Before you jump to conclusions and think that i'm just another one of those annoying skinny people who thinks she's fat, let me explain. Yes, i gained weight but more than that, the honesty in this post comes from a place much deeper than just weight loss or weight gain. Let's start from the beginning.
In 2013, At the peak of my fitness and my career, i was down 4 jean sizes and making more money in a weekend than I ever did in a month in the corporate world. I was on top of my game and I felt on top of the world.
no excuses... ha!
In August of the same year, I felt I had plateaued and wanted a change in my diet and my routine. I'd been hearing a lot of buzz at that time about "reverse dieting" and knew a lot of friends who found success with it so i didn't hesitate to give it a shot. For those of you who are unfamiliar with reverse dieting, it's a method of steadily adding more calories back to your diet while still remaining around the same weight. Sounds magical right? You're supposed to keep up with your workout routine if not add more intensity but what happened with me is that..... life happened.
Excuse: I got too busy.
The truth was, i was busy trying to think and justify that i was busy. The truth was, I got too comfortable in my career. The truth was, I got lazy. My workouts started becoming less intense while the excuses started to become more intense.
Sure enough, the 300g of carbs I was ingesting per day started to catch up with me fast. Because of the weight gain, I got in to the mindset of "well, i'm gaining weight anyway, what's another whole pizza going to do" *nom nom nom* At the peak of my weight gain, i was heavier than when I started my journey back in 2012. The instagram posting slowed down, the before and after shots became non-existent, and blogging became a thing of the past.
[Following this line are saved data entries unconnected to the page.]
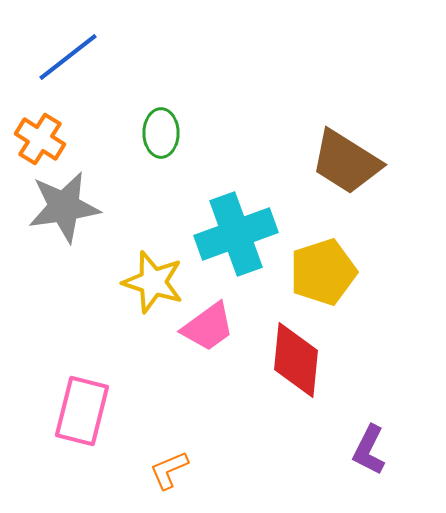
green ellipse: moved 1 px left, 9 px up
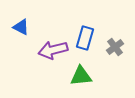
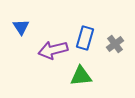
blue triangle: rotated 30 degrees clockwise
gray cross: moved 3 px up
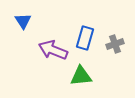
blue triangle: moved 2 px right, 6 px up
gray cross: rotated 18 degrees clockwise
purple arrow: rotated 36 degrees clockwise
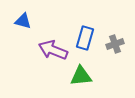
blue triangle: rotated 42 degrees counterclockwise
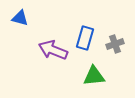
blue triangle: moved 3 px left, 3 px up
green triangle: moved 13 px right
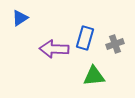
blue triangle: rotated 48 degrees counterclockwise
purple arrow: moved 1 px right, 1 px up; rotated 20 degrees counterclockwise
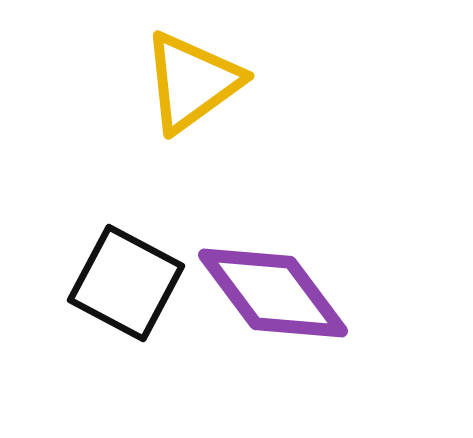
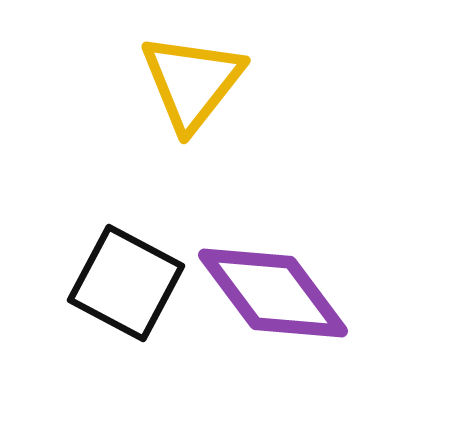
yellow triangle: rotated 16 degrees counterclockwise
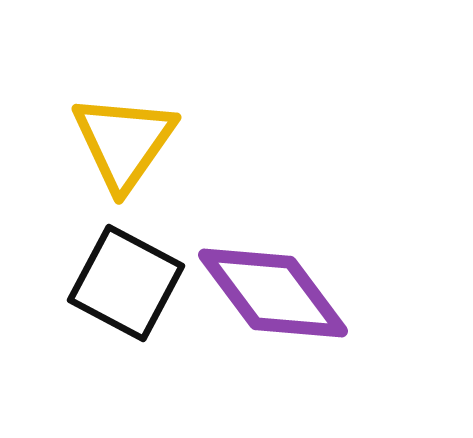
yellow triangle: moved 68 px left, 60 px down; rotated 3 degrees counterclockwise
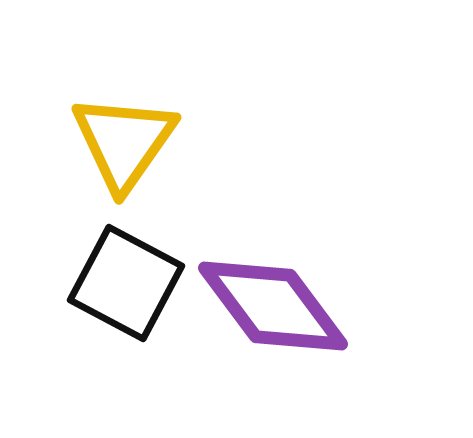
purple diamond: moved 13 px down
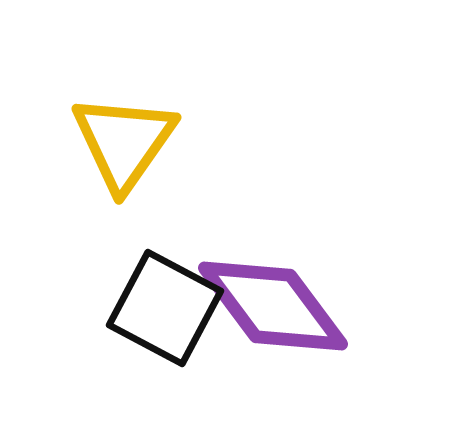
black square: moved 39 px right, 25 px down
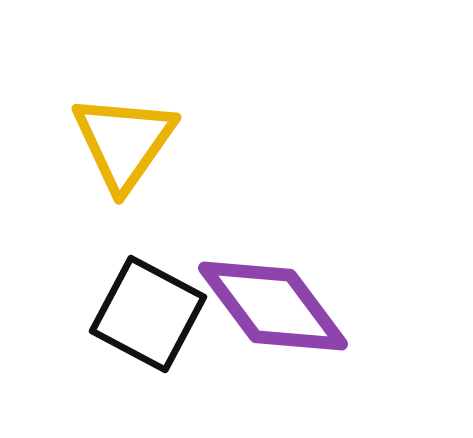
black square: moved 17 px left, 6 px down
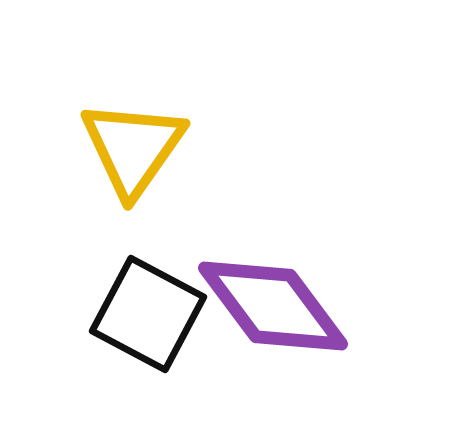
yellow triangle: moved 9 px right, 6 px down
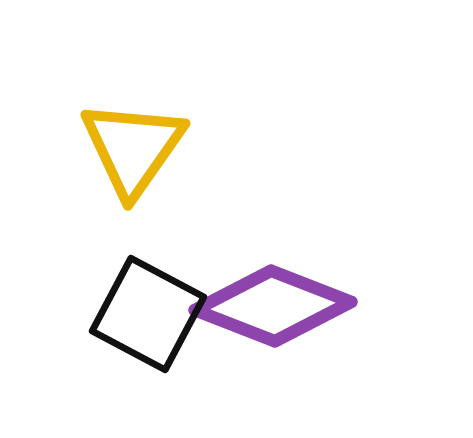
purple diamond: rotated 32 degrees counterclockwise
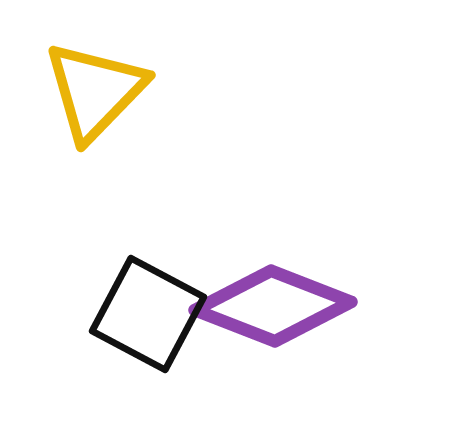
yellow triangle: moved 38 px left, 57 px up; rotated 9 degrees clockwise
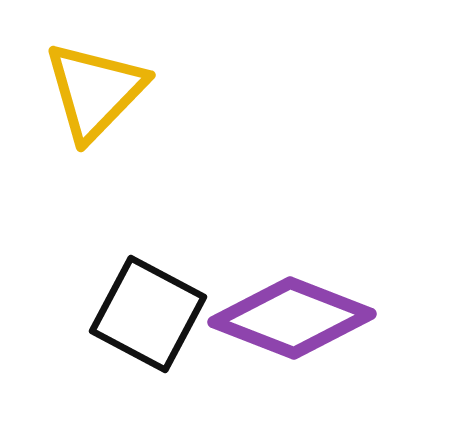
purple diamond: moved 19 px right, 12 px down
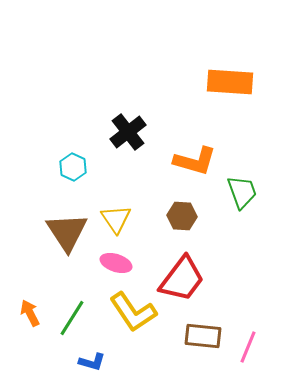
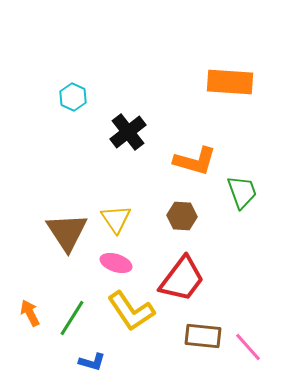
cyan hexagon: moved 70 px up
yellow L-shape: moved 2 px left, 1 px up
pink line: rotated 64 degrees counterclockwise
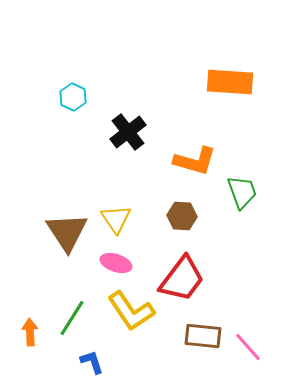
orange arrow: moved 19 px down; rotated 24 degrees clockwise
blue L-shape: rotated 124 degrees counterclockwise
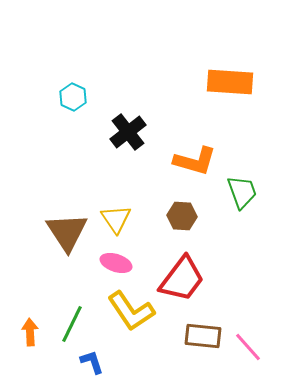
green line: moved 6 px down; rotated 6 degrees counterclockwise
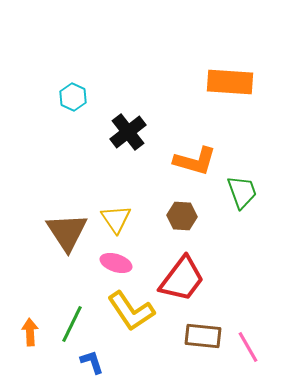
pink line: rotated 12 degrees clockwise
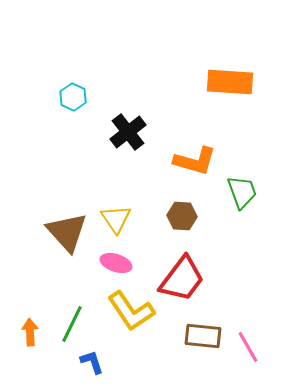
brown triangle: rotated 9 degrees counterclockwise
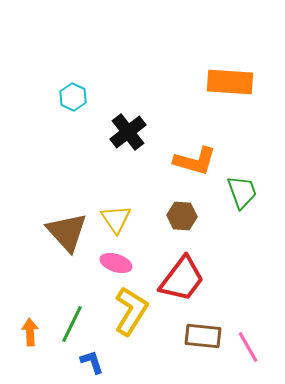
yellow L-shape: rotated 114 degrees counterclockwise
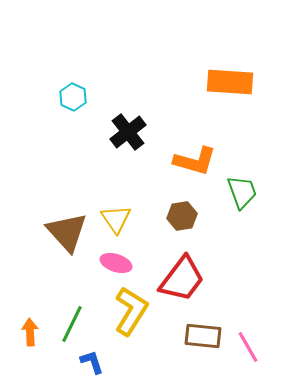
brown hexagon: rotated 12 degrees counterclockwise
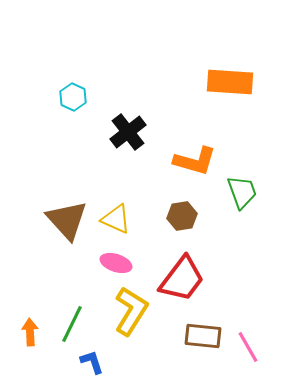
yellow triangle: rotated 32 degrees counterclockwise
brown triangle: moved 12 px up
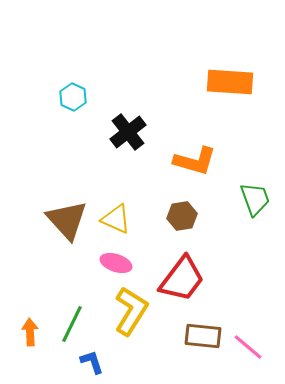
green trapezoid: moved 13 px right, 7 px down
pink line: rotated 20 degrees counterclockwise
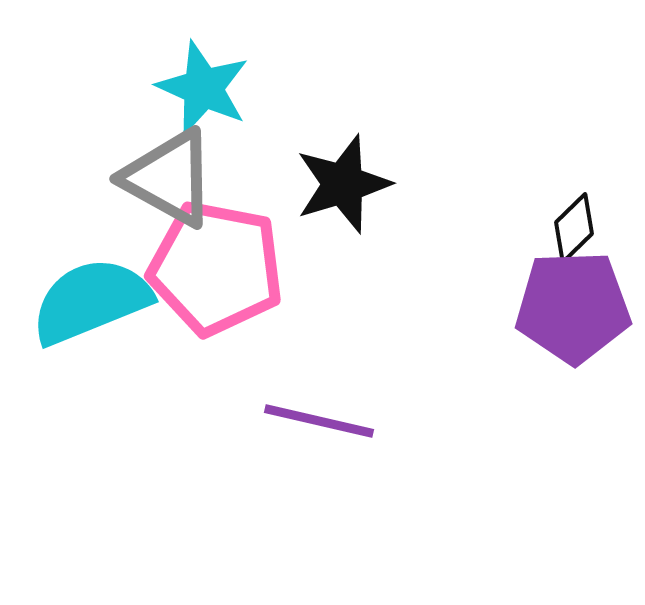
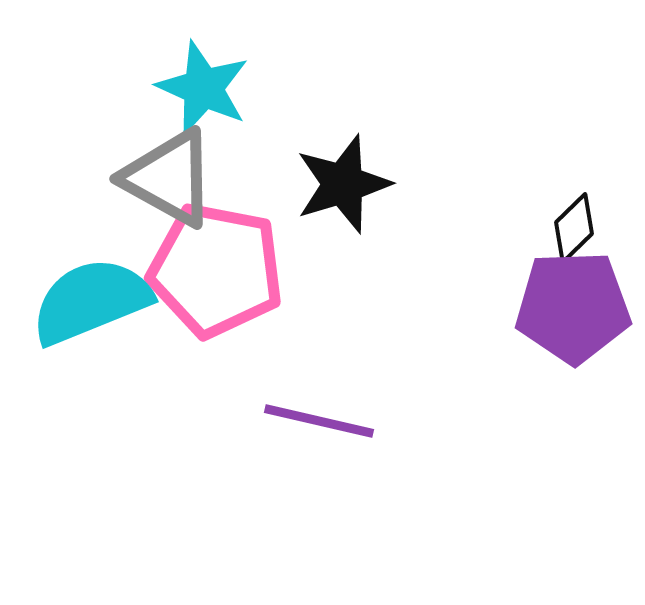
pink pentagon: moved 2 px down
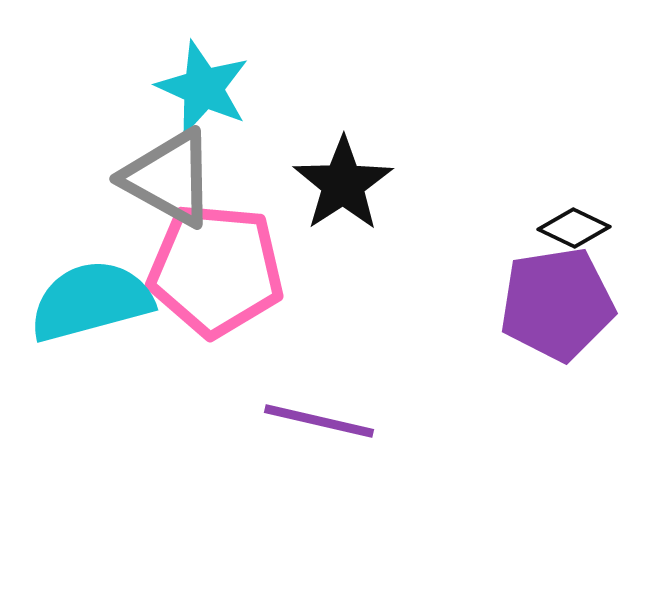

I was ashamed.
I welcomed 2014 as a fresh start but it was not the fresh start i was expecting.
In all honesty, 2014 has been the darkest year of my life.
The weight gain took a shot at my confidence and while I had hit rock bottom weight wise, I was hitting an even deeper rock bottom emotionally and mentally. Remember all the success I spoke about with my career in 2013? It was the complete opposite in 2014. The things I expected and assumed would happen, did not happen. The goals I set out to hit? I missed. This resulted in changes on the inside. It was when my husband said one line that I knew.... something serious was going on with me. He said "you're not yourself anymore."
I did not want to go out. I did not want to socialize. I did not want to catch up with old friends because what would they think of me? I thought and saw myself as a big. fat. failure. Those thoughts really got engraved in my heart and my mind because I started to believe it and I started to live it. And when you start to think it, live it and believe it, it starts to manifest itself in other areas of your life. First i injured my thumb and felt helpless. Then i injured my knee. Then, at the peak of rock bottom, I got into a car accident. My car was totalled. Now both my knees and my lower back feel constant pain and discomfort. I was so angry at God and blamed him for why everything wrong in my life was happening all in the same year.
Days would pass where I didn't leave the house. I found myself breaking down and crying while doing simple things like washing the dishes.... if I even got to the dishes because I preferred to just stay curled up in a ball on the couch and think about how much I had failed in life. Much of my weekend would be spent trying to make my eyes look less puffy from all the crying I had done all week so that I could pretend I was happy and ok in front of every one else. I was depressed. And I was in denial about being depressed. And I was embarrassed about being depressed. I come from a happy family and a supportive circle of friends, i'm not supposed to be depressed! But i was and it was getting harder and harder to mask.
"The first step to recovery is admitting you have a problem..."
The start of my healing began when I decided to open up about my situation to one of the people i consider a mentor... My dad. On this night, with my tear and snot stained t-shirt on, I knocked on my parents door and with 5 words, i fell apart. "Pa, i think i'm depressed."
After talking things through, I came to understand that failure happens but failure is not WHO i am. I guess that's why i struggled so much because I thought my weight gain defined me, what other people thought of me defined me, my career success and failure defined me.
Today, i still have bad days, i'm still struggling and i've only just recently started to get serious about working out again. But it feels like a weight being lifted off my shoulders to finally stop hiding and just be able to admit that hey guys, i fell down and i fell down HARD but i'm picking myself up again. They say it's not your obstacles that define you but how you deal with those obstacles.
I'm not sure what you believe but I believe that God rocks your world in a crazy way to get rid of the old and make way for the new. This year has been a year of major change, lots of learning, and lots of growth. Just as gold goes through fire to get rid of the junk, perhaps this year was my year of getting rid of the junk in life. Pride, anger, jealousy. I'm not going to wait for another new year for a fresh start, i'm starting now.
If you are going through or have gone through similar situations or thoughts, talk to someone about it. Most of all, don't let the negative situations in your life define you. CHOOSE to see the negative as an opportunity that can be turned into something positive. It's not over yet.